Arslan’s stripped-down approach may well deserve the epithet “masterly,” but only in the modest sense of such acknowledged forebears as Irving Lerner or Don Siegel, whom Arslan cites as an influence for his preferred style of laconic, almost “neutral” acting he likewise admires in Hollywood films of the ’30s … Although the director says that the heist sum of 600,000 Euros was simply chosen in order to remain realistic, it seems hardly a coincidence that it is slightly higher than the budget of In the Shadows itself.

A different sort of thing for Maddin, his most restrained feature. More Bunuelian perhaps, tricking viewers with a political arthouse drama with Cate Blanchett then gradually accumulating unnatural quirks until the giant brain in the woods is only a distraction from whether sentient pedo-hunting AI has Lawnmower-Manned all communications in an apparently depopulated Germany. Seven world leaders were in a gazebo hard at work crafting the most bland and vague statement they could, when they found themselves cut off from outside contact. Each one gets their standout moment, but Canada (the most emotional and least respected) steps up during the crisis, triumphantly editing and reading their final statement aloud to the masturbating bog people.

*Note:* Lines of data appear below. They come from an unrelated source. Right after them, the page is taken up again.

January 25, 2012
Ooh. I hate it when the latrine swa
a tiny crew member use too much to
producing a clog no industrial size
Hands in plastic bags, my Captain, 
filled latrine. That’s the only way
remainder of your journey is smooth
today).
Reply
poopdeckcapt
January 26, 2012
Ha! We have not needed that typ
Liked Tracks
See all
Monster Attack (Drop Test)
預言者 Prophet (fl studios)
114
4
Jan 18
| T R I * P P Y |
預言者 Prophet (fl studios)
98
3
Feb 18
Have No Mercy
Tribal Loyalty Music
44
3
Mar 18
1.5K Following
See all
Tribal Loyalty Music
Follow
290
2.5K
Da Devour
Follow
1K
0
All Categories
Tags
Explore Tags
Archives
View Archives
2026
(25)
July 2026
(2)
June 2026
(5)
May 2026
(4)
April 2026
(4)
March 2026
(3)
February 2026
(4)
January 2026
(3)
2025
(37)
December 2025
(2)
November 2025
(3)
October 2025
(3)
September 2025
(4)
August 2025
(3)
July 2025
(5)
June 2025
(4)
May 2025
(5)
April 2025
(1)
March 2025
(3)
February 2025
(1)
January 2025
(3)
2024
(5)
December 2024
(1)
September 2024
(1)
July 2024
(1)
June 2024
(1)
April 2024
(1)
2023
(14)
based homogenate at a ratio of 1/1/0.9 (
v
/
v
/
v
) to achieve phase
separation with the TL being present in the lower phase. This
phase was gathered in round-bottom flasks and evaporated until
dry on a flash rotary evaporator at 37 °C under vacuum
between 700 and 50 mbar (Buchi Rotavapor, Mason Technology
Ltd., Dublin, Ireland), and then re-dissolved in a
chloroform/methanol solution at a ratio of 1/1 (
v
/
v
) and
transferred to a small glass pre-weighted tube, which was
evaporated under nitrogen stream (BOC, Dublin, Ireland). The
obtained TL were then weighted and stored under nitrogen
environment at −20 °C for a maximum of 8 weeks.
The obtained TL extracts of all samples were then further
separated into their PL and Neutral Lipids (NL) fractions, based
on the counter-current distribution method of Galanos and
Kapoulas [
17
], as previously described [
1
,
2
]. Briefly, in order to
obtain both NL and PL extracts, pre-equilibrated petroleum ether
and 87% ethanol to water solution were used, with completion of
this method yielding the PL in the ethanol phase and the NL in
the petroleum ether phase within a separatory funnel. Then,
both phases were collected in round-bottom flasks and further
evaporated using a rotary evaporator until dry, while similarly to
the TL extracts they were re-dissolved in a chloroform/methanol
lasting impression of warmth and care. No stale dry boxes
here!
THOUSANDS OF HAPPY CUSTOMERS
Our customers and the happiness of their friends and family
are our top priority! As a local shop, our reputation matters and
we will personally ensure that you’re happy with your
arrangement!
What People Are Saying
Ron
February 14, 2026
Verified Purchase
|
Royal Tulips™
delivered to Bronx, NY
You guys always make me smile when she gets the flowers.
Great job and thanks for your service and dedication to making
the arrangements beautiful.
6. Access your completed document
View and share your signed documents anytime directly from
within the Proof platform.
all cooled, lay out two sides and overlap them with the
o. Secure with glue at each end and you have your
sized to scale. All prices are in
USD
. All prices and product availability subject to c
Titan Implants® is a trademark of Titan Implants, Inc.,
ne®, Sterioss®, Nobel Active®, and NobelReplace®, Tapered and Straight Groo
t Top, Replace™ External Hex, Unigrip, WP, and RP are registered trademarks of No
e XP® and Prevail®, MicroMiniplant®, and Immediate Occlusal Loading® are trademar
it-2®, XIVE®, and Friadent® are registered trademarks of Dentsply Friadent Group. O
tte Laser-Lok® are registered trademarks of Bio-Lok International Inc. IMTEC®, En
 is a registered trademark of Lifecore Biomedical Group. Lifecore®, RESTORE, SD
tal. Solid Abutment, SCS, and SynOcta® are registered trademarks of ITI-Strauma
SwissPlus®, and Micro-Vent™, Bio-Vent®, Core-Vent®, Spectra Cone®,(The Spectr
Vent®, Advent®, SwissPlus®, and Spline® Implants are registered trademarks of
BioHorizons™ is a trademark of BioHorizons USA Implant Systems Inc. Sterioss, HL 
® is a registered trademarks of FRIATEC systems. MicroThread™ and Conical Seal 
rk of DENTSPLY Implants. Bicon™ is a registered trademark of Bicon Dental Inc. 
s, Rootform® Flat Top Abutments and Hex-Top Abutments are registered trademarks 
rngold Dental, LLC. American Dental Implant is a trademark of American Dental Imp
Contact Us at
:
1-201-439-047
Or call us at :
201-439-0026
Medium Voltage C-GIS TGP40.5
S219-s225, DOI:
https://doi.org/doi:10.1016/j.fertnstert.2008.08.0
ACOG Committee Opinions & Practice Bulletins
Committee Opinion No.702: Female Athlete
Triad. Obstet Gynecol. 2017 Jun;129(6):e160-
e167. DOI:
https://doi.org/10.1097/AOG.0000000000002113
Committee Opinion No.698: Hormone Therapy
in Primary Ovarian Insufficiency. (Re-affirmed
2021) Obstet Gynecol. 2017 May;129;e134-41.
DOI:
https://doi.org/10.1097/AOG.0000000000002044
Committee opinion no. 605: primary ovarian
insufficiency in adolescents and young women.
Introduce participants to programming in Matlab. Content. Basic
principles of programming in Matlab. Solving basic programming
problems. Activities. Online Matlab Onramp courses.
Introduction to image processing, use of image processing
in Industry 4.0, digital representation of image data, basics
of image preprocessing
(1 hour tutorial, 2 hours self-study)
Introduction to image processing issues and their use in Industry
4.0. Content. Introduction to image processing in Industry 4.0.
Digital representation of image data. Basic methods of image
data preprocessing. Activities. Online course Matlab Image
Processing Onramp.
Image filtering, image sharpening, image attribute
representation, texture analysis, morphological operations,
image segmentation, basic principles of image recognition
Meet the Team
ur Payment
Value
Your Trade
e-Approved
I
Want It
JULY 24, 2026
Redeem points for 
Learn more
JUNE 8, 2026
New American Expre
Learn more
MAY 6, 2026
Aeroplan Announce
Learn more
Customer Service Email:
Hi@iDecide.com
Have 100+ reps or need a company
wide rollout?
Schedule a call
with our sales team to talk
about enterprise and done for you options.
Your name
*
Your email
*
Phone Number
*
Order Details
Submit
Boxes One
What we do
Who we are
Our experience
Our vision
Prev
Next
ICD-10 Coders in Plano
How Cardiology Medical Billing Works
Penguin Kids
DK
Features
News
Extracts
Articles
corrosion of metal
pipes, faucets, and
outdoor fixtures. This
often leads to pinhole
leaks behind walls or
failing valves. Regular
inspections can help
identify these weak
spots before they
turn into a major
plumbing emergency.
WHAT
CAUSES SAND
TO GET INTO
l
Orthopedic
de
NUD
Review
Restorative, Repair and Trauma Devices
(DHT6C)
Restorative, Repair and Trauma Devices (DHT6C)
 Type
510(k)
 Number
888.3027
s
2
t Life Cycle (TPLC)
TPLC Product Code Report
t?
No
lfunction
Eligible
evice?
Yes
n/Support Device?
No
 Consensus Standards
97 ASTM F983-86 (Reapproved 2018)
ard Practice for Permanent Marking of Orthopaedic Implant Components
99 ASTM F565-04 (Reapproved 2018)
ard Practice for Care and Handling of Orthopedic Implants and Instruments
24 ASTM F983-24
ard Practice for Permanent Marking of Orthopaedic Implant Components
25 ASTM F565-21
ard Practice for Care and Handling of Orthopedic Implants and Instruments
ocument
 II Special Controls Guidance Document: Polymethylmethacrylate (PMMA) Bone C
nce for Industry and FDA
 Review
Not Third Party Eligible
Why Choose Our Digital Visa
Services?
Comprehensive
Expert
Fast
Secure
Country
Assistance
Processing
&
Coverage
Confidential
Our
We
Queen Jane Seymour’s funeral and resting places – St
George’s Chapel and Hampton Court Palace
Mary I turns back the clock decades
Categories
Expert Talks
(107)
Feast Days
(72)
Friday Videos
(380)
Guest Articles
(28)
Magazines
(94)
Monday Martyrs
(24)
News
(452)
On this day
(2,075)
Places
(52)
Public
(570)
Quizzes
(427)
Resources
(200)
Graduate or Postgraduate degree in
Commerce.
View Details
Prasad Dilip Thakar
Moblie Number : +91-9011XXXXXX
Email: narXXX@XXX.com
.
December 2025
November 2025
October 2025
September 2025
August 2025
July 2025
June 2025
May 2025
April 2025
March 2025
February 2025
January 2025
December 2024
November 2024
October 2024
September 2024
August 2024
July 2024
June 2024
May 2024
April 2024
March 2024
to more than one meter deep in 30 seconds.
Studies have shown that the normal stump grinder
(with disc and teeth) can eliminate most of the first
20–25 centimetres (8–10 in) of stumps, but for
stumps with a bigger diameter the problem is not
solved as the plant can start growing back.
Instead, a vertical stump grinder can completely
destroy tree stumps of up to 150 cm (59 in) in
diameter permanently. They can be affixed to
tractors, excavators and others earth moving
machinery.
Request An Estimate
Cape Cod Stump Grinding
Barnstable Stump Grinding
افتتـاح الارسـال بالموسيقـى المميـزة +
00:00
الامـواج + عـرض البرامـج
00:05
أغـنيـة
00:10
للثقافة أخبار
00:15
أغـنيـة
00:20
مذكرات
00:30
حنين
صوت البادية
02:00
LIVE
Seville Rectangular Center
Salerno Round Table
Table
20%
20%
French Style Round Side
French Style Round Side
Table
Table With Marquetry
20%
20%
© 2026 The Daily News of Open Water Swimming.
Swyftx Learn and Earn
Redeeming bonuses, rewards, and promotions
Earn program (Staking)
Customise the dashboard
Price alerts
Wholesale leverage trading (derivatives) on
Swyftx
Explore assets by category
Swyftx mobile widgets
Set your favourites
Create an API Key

Germany is the Australian Blanchett, Canada is Roy Dupuis (I think he’s the woodsman who yells “strong men!” in Forbidden Room, which also features a giant brain). UK is late Shyamalan fave Nikki Amuka-Bird, USA is the inexplicably British gent Charles Dance (who I just saw in The First Omen). Then there’s Italy (I got nothing on Rolando Ravello), France (Denis Ménochet, the violent PTSD guy in Beau Is Afraid), and Japan (Takehiro Hira of the new Shogun). They come across two suicidal European Union workers: Zlatko Buric of Triangle of Sadness, and Alicia Vikander, subject of the best joke in the movie (they think the brain’s influence has got her speaking in ancient lost languages, but it turns out to just be Swedish).